■ EXTRACT TO READ:

Bakemonogatari features as Yojouhan Shinwa Taikei a theme of love, involved in the comic choices of the principal character. As Bakemonogatari goes on, the character will stumble upon choices he has to make in order to secure the relationship with his love. The inner thoughts of the characters really push forward the ridiculous of the situations in both anime. Yojouhan Shinwa Taikei strives to be more on the common daily life, Bakemonogatari, however, has more to do with the supernatural and the fantastic.
Dialogue full anime with unique art style and story telling.
Bakemonogatari focuses more on ecchi/action genre while Yojouhan is more fantasy/romance but both have similar comedy and focuses on characters more than story itself.
If you would ask me which one has more dialogue then I've to say that in Yojouhan , They never stop talking. And fast paced dialogues are more extreme than in Bakemonogatari.
Meet the bizarre and twisted psychiatric doctor Ichirou Irabu. Occasionally taking the form of a lime green bear, a young man or even a small child, this freaky physician and his seductively sadistic nurse Mayumi deal with all manner of patients. Though in order to satiate his rampant injection fetish, everyone receives the same treatment: a large vaccination, whether they need it or not! From a trapeze artist suffering from insomnia, to an office worker tormented by a permanent erection, to a romance novelist with OCD and stress-induced vomiting, no one is safe from Dr. Ichirou's unique and psychedelic medical practice.
Kuuchuu Buranko and Tatami Galaxy are oddly-animated noitaminA-timeslot series in which all the episodes take place over the same time period.
KB's episodes each have a different main character and all take place over the same week (it's neat seeing ex-mains and scenes you've already seen pop up in the background of later episodes), and TG's episodes all take place over the same two years (instead of each other, if that makes sense), but in each series it's really interesting to find parallels between episodes, etc.
Both shows deal with time similarly. In both shows, each episode's event sequence is structured (more or less) the same. The repetition draws our attention to what changes in each episode, revealing details of the overarching plot and showing how different pieces are connected. Ultimately, they both feel like that "Aha!" moment which comes from putting a puzzle together and finding a conclusion, and they both contain unusual characters and a fairly bizarre outlook on the world.

■ PROBLEM TO WORK ON:
Continue the anime comparison text above from where it stops.

■ EXTRACTED DATA:
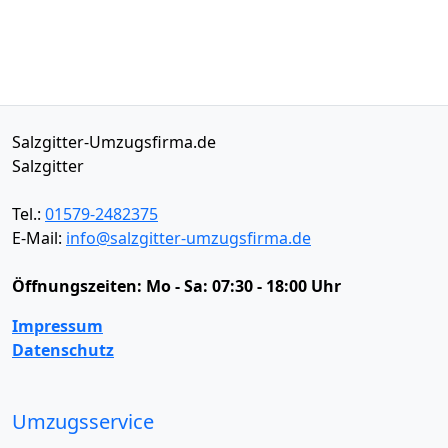
Salzgitter-Umzugsfirma.de
Salzgitter
Tel.:
01579-2482375
E-Mail:
info@salzgitter-umzugsfirma.de
Öffnungszeiten:
Mo - Sa: 07:30 - 18:00 Uhr
Impressum
Datenschutz
Umzugsservice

■ TASK OUTPUT:
Life is simply not worth living for down and out school teacher Itoshiki Nozomu. He has no hope of progress, no prospect of promotion, no chance at happiness… he is in despair! Even his name spells 'zetsubou' – 'despair', when compressed. But when the time comes to end it all, Itoshiki's attempted suicide on the first day of the new school year is foiled by relentlessly positive Fuura Kafuka. This saves Itoshiki long enough to meet his new class, and the quirky range of students under his care. Will Itoshiki Nozomu depress his students with his anguish? Or will Fuura show Zetsubou-sensei the joys of life and hope?
Watashi and Nozomu Itoshiki (from Tatami Galaxy and Sayonara Zetsubo Sensei respectively) are two oddly dark narrators. "Darkly odd" may be an equally appropriate description for guys with tendencies that are often simultaneously self-destructive and hilarious. Regardless, these pessimistic men each live in their own hyperactive, weirdly-animated, colorful worlds in which the fourth wall is made to be broken. Following a largely episodic format, Tatami Galaxy and SZS love to poke fun at modern culture. You'll always be laughing whether it's at Watashi's futile search for a raven-haired maiden, Nozomu fending off love-sick students, or even yourself. Wacky and intelligent fun.
Very similar visuals - formalist and surreal. Subject matter is not dissimlar as well - both deal with the ennui of a young man in or just out of college. The gags are wilder in SZS, but the storytelling is actually more nonlinear in 4-1/2.